|Educational reform from a micro-analytical point of view. Belgian intellectuals and New Education in practice (1900-1930).|
|Most research in the history of education has been done from a macro- or meso-perspective. Micro- analytical research on the educational practice is less developed. This has more to do with heuristic problems than with theoretical and methodological standings. In this contribution I will focus upon the ‘educational mentality’ of a group of intellectuals, who were close friends, and educational professionals, namely the inner circle of Céline Dangotte (1883-1975), a forgotten key figure in the organized Belgian feminism before 1914, and her husband, the poet and amateur-philosopher Raymond Limbosch (1884-1953). In an attempt to give shape to their ideal world, the couple got inspired by pioneers of experimental pedagogy. From the city of Ghent they strengthened the ties with the Brussels’ circles around the French anarchist Elisée Reclus and with the organizations Ovide Decroly used to promote his innovating scientific views upon educational reform. The ego-network of Limbosch and Dangotte also had transnational branches. The cultural transfer that shaped the educational mentality of the social group studied in this contribution, was partly facilitated through the agency of the philosopher Jean Delvolvé and the German feminist and professor of education Marie-Anne Kuntze.
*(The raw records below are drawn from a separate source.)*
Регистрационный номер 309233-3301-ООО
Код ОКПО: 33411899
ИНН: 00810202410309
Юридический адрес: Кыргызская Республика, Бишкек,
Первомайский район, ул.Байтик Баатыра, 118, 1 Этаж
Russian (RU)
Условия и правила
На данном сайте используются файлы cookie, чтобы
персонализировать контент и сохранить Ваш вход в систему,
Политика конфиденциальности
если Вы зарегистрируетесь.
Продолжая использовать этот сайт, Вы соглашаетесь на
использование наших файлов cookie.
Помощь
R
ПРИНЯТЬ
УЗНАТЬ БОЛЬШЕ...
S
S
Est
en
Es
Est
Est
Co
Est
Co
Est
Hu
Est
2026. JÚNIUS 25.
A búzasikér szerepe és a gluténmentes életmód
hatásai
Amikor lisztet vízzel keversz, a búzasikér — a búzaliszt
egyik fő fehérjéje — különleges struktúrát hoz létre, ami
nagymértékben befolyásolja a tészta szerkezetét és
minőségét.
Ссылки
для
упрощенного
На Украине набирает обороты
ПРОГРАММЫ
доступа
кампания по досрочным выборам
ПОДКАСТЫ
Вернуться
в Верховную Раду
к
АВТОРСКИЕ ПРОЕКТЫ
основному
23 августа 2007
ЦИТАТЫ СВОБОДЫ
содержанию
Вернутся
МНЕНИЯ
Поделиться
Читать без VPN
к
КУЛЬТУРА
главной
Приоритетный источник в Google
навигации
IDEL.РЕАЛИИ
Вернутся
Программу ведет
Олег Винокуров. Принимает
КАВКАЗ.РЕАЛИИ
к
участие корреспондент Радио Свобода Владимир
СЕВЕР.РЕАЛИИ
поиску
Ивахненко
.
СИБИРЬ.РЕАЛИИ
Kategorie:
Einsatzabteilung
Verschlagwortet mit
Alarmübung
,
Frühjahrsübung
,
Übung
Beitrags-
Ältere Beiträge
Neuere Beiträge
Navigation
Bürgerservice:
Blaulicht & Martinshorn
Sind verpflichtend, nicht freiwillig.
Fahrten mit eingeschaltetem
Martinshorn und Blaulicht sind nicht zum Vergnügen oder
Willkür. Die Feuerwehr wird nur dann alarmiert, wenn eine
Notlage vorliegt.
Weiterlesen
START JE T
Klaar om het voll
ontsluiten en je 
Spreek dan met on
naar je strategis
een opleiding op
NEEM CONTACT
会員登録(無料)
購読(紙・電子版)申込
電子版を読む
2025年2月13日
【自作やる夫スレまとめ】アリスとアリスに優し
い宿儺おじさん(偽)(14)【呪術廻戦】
In particular Céline Dangotte was very active in the application of the ideas of New Education. She started a new school (1908-1909) on the outskirts of Ghent. The school, inspired by Paul Robin's libertarian school in France and the methods of Ovide Decroly, remained ephemerally. The catholic countryside was not ready for such an initiative. The edition of a journal was more successful. From 1909 to 1914 they reached hundreds of parents and children. The creation of a children’s library, whose organization was ‘imported’ from the United States, was also relatively successful. After choosing a career as a business women she became responsible for young delinquents placed by the juvenile court of Brussels. The professional standards also shined through the discourse on their own children’s education and the education of their friends’ children. Although it is difficult to describe them as educational professionals, the innovation and propagation of New Education, was not only a concern of qualified professionals, but also of male and female engaged intellectuals.
The ego-documents left by Céline Dangotte and Raymond Limbosch do not only give us a rare view on the field of tension between theory and educational practice. It is also possible to take into account the point of view of the children. In the house of Limbosch-Dangotte there was a coming and going of their friends’ children, among them writers May Sarton and Johan Daisne. The letters from Sarton and Daisne and the Limbosch children in combination with autobiographical novels allow a ‘history from below’. We can conclude that the individual (dominant) characters and an unconscious bourgeois mentality interfered with some principles of New Education, for instance the way of dealing with authority. This was a fortiori the case in the education of their own children.